Devon Energy (DVN 0.19%) has become one of the more popular stocks in the oil patch, with its dividend a big reason it has grabbed investors' attention. The company's fixed-plus-variable dividend provides investors with a solid base income stream and upside potential based on earnings.

While Devon was the first oil company to popularize that payout framework, other companies also provide their investors with an income-driven dividend. Blackstone (BX -0.03%) and CME Group (CME -0.75%) are notable variable-dividend stocks. Here's why investors seeking some upside to their income stream should look at these dynamic dividend stocks.

An oil-fueled dividend

Devon Energy launched the oil industry's first fixed-plus-variable dividend framework in 2021 after closing its merger-of-equals transaction with WPX Energy. The combined company expected to produce more free cash flow, which it intended to return to shareholders. The bulk of that return would come from paying dividends. It aimed to pay a fixed base dividend and a variable dividend of at least 50% of its excess free cash flow.

That combined payout has ebbed and flowed with its oil-fueled cash flows over the years:

A chart showing Devon Energy's dividend payments by quarter.
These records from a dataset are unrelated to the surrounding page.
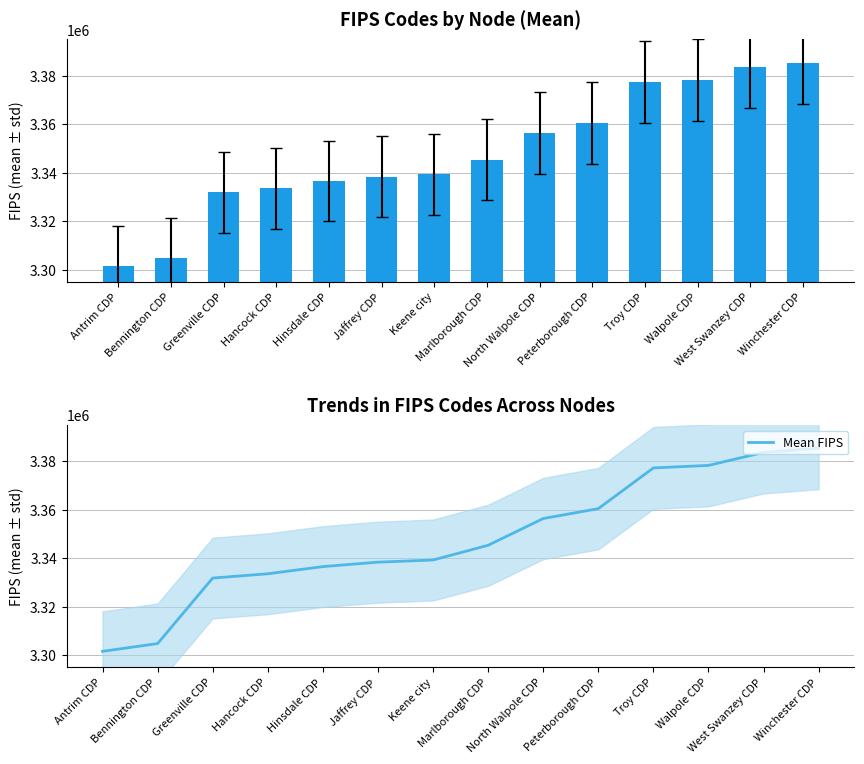

What is the label of the 14th bar from the left?

Winchester CDP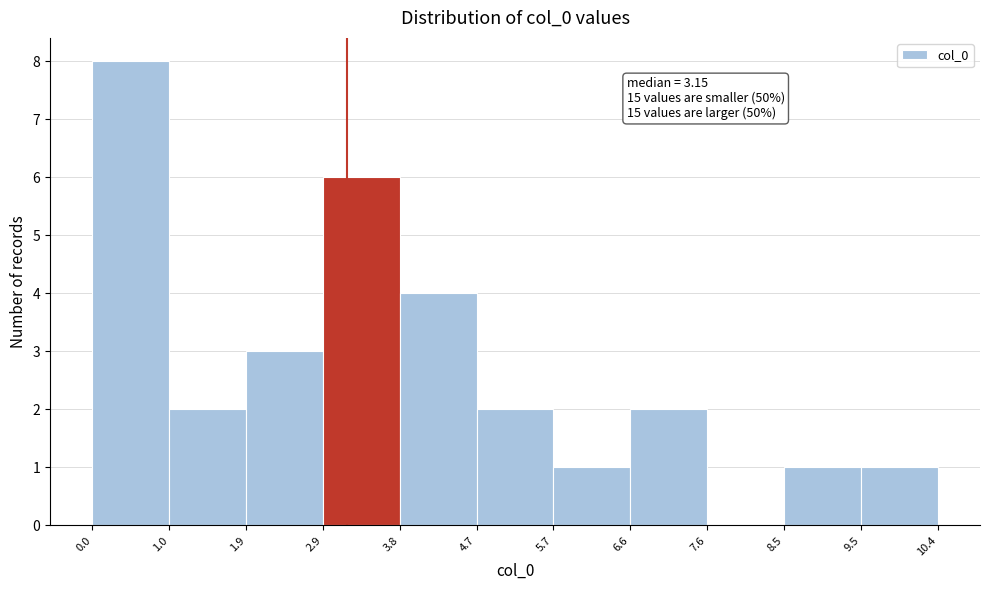

Over which range of the x-axis is the bar tallest?

0.0 to 1.0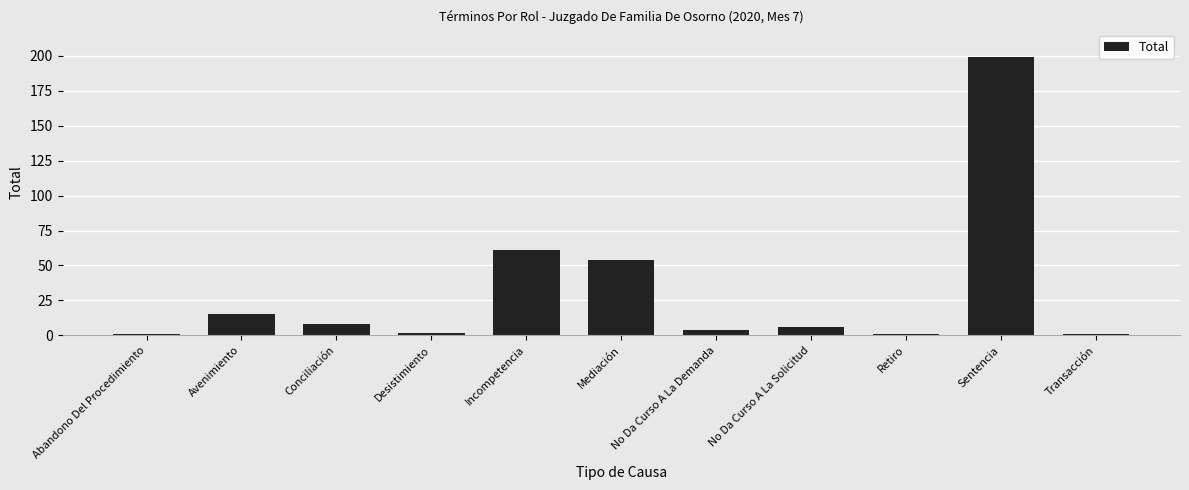

True or false: the data shows 1 at Retiro.

True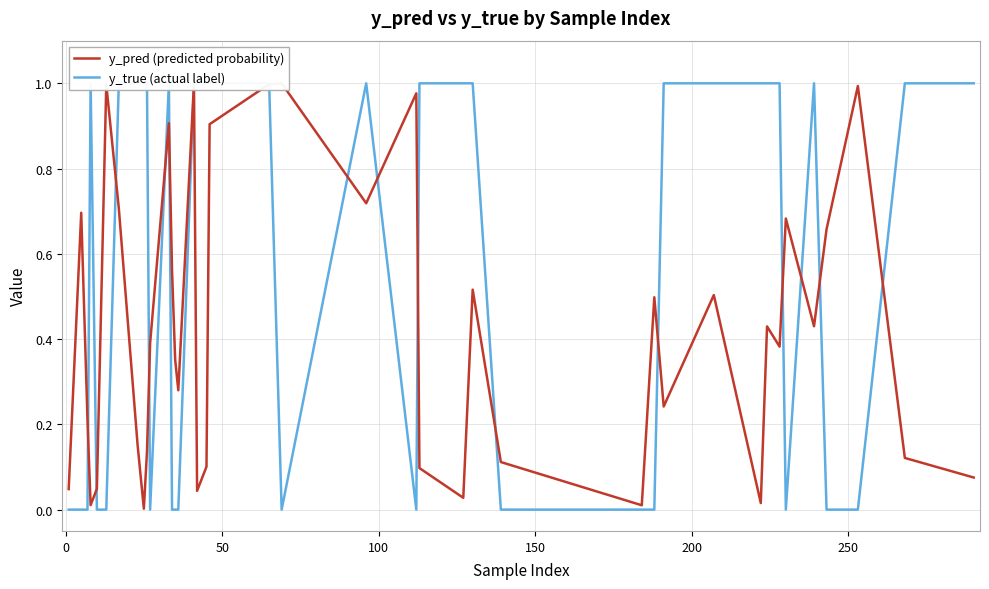

Is this an area chart (filled region under the line)?

No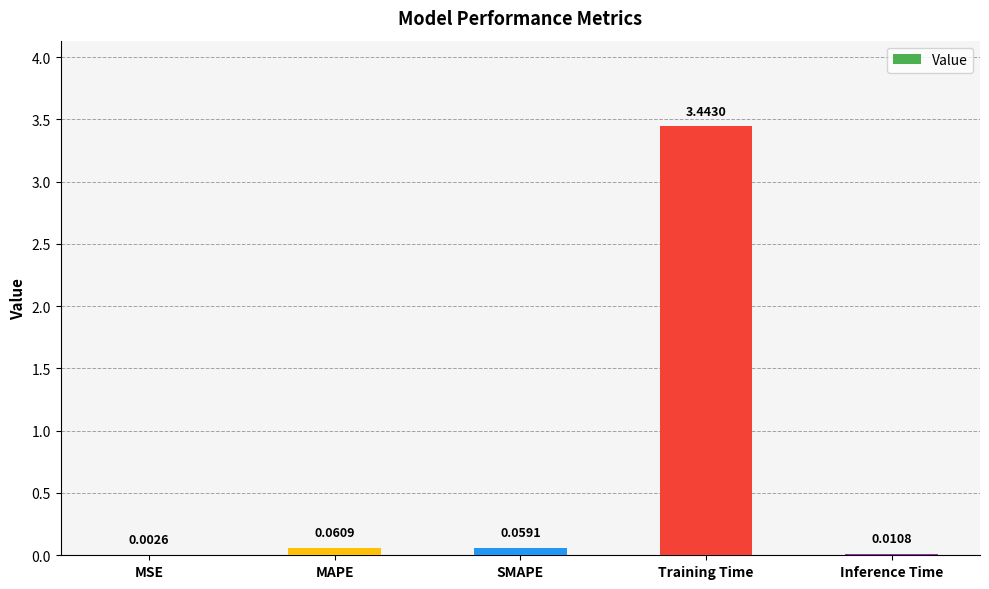

Which category has the highest value across all series?

Training Time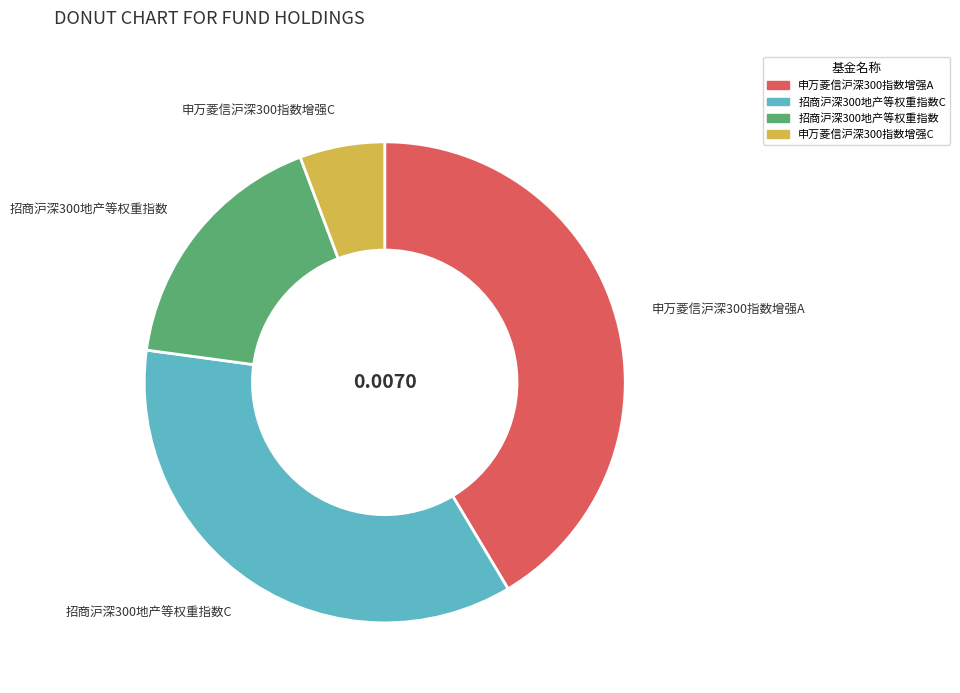

Does any single category account for the majority?

No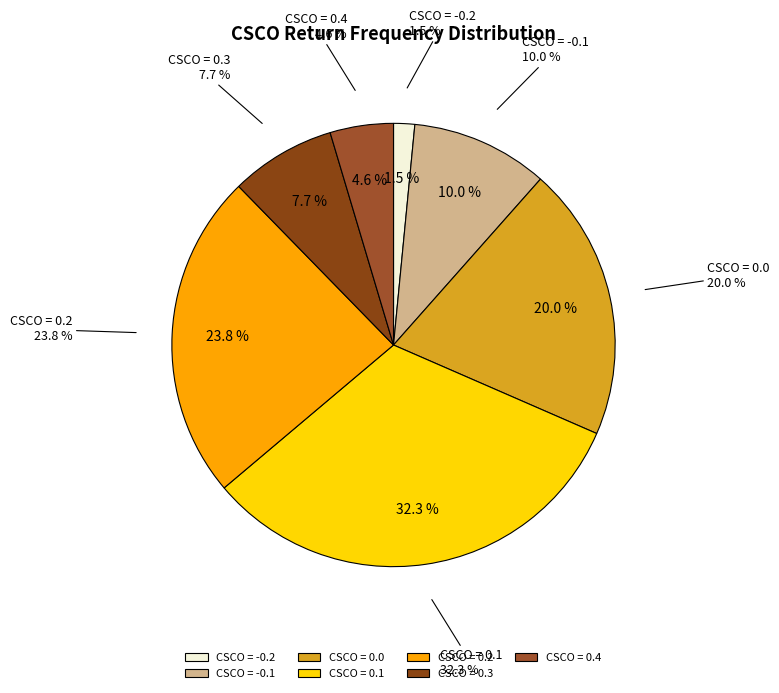

What is the total percentage of 0.4 and 0.2?

28.5%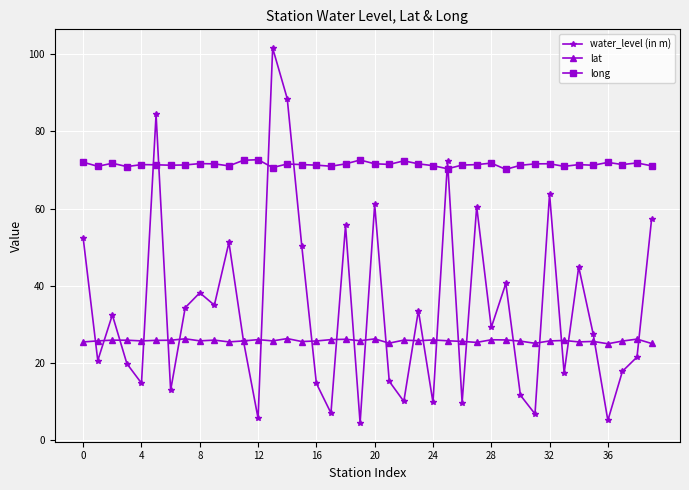

In water_level (in m), how many points are higher than both neighbors (excluding endpoints)?

13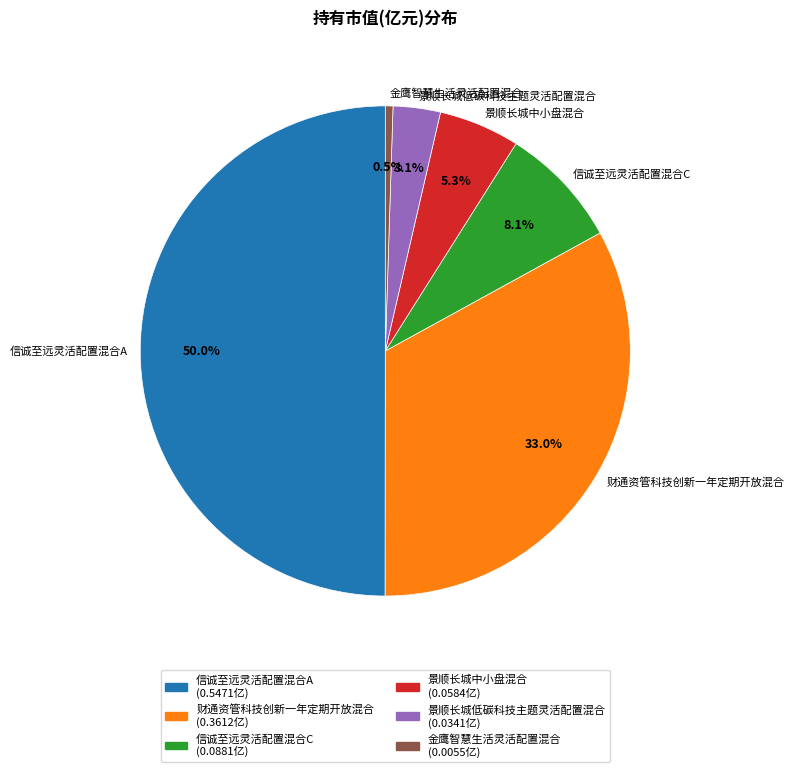

To the nearest percent, what is the difference between the 金鹰智慧生活灵活配置混合 and 景顺长城中小盘混合 slice percentages?

5%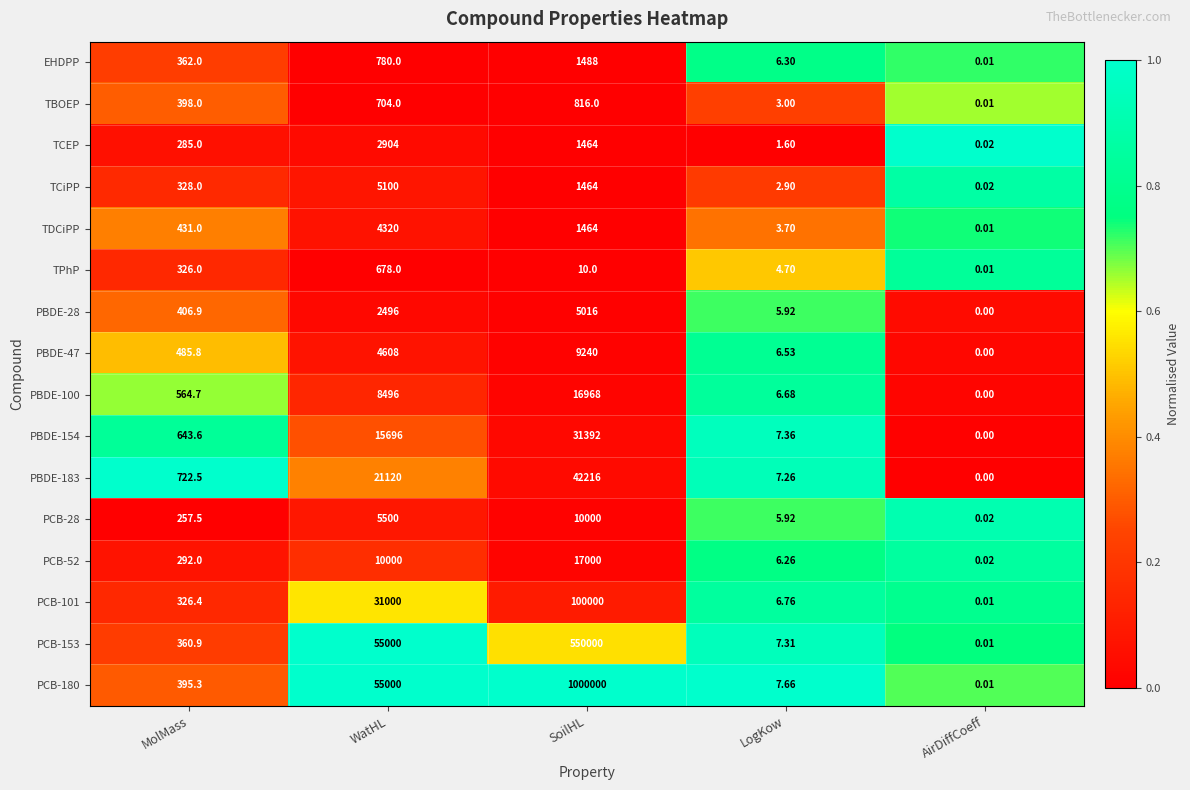

Is the value of PBDE-28 at SoilHL greater than the value of PBDE-100 at WatHL?

No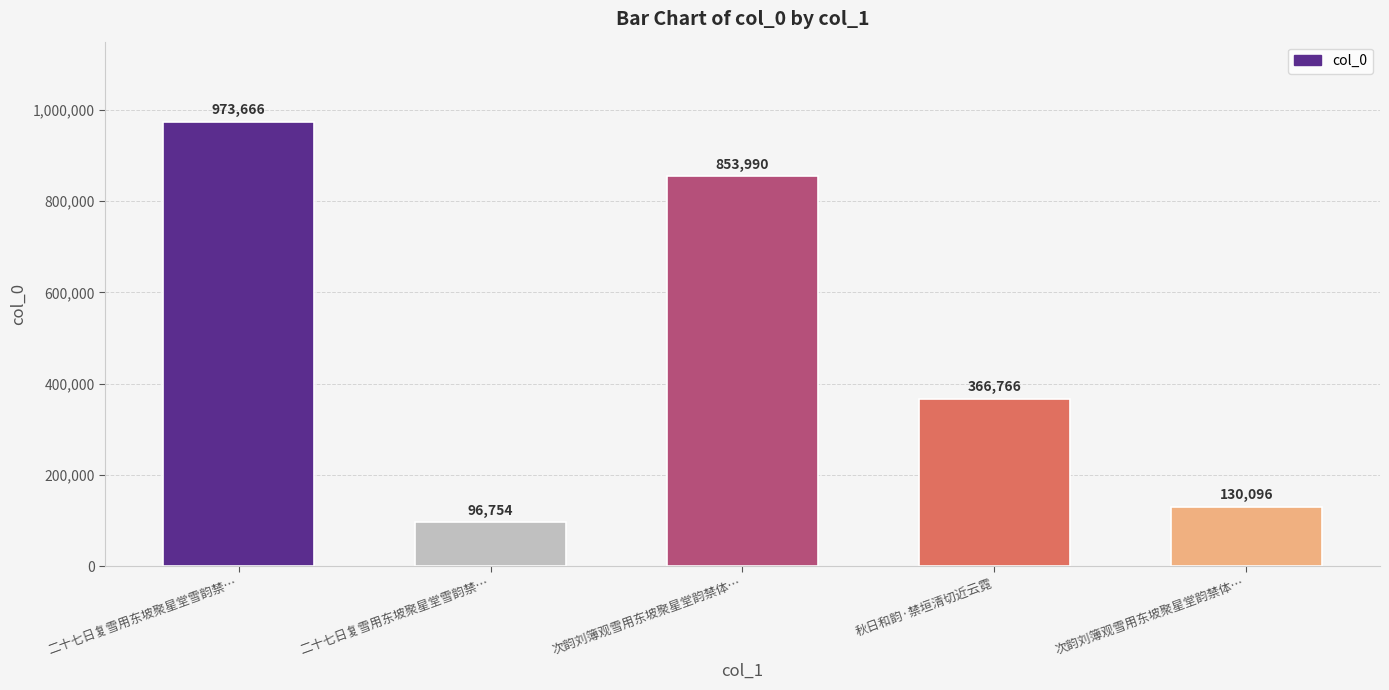

What is the smallest value displayed?

96754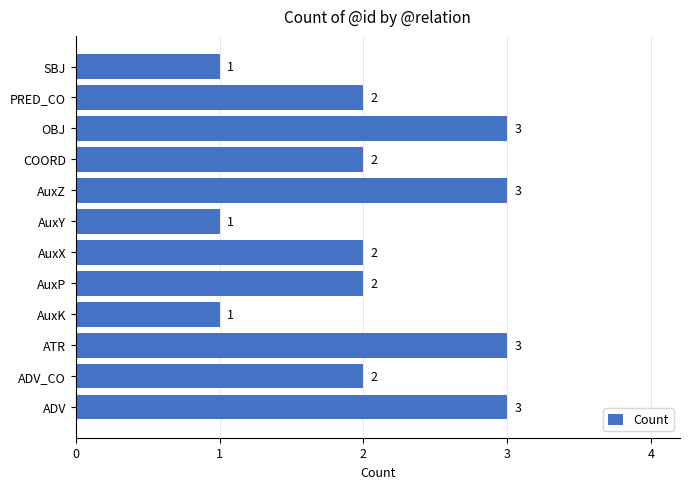

How many bars are there in total?

12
Data source: Devon Energy. Chart by the author.

As that chart shows, Devon's dividend rose with its oil-fueled cash flow during the early part of 2022 before falling with oil over the past several quarters, until bouncing back in the most recent period.

Devon's dividend will likely continue to ebb and flow. In the near term, it could head lower because it slightly adjusted its capital return strategy for 2024.

Given the decline in its share price (the stock currently sits about 35% below its 52-week high), "we expect to pursue buybacks at a level that will most likely result in our variable payout being below the 50% threshold in the near term to capture the incredible value our equity offers at these trading levels," CEO Rick Muncrief said on the third-quarter conference call. Because of that, its dividends won't have as much upside potential in 2024.

The dividend follows its earnings

Blackstone has paid a variable dividend for years. The leading alternative-asset manager returns nearly all its distributable earnings to investors each quarter via dividends and share repurchases.

There's a lot of variability in its profits due to the timing of when it realizes performance revenue from the funds it manages. Because of that, its dividend can swing wildly from year to year:

A chart showing Blackstone's variable dividend payments.

Data source: Blackstone. Chart by the author.

While Blackstone's dividend has ebbed and flowed over the years, the general trend has been higher. Even after a down year in 2023, the payout has surged more than 500% over the past decade.

The driver is its rapid earnings growth. Blackstone's distributable earnings have grown at a 20% annual rate over the last 10 years -- more than double the rate of the broader market -- enabling it to pay higher dividends.

The company expects to continue growing. CEO Steve Schwarzman said on the third-quarter call: "Blackstone is extremely well positioned to capture future opportunities for growth in the alternatives area, which remains early in its long-term development. ... We have led the industry's evolution, and I expect we will continue to lead it in the future."

The company sees many opportunities, including expanding its private credit platform, insurance solutions business, and offerings for individual investors. As its earnings grow, the dividend will follow.

An extra payment once a year

CME Group pays a fixed quarterly dividend that it increases each year. On top of that, it has paid an annual variable dividend every year since 2012. That extra payment is often more than its total fixed-dividend outlay for the year:

A chart showing CME Group's annual dividend payments.

Data source: CME Group. Chart by the author.

The exchange operator started paying an annual variable dividend to return excess cash to shareholders. It increases or decreases that payment based on its operating results, potential investment activity, and other forms of capital return like share repurchases.

The total payment has more than doubled over the last decade as the company has increased its earnings. CME Group delivered its ninth consecutive quarter of double-digit adjusted earnings growth in the third quarter of 2023.

The company believes it's in an excellent position to continue growing, driven by its diverse businesses and growth initiatives. That positions it to continue increasing its base dividend (which it boosted by 10% in early 2023) and paying meaningful variable dividends at the end of each year.

Income with upside

Many investors prefer fixed dividend payments because they give them visibility into their annual income stream. However, some investors like the prospect of income upside potential that Devon Energy offers. Because of that, they would also like Blackstone and CME Group.

While their payouts vary year to year, they've generally headed higher over the long term. That makes them compelling options for those seeking a higher-upside income stream.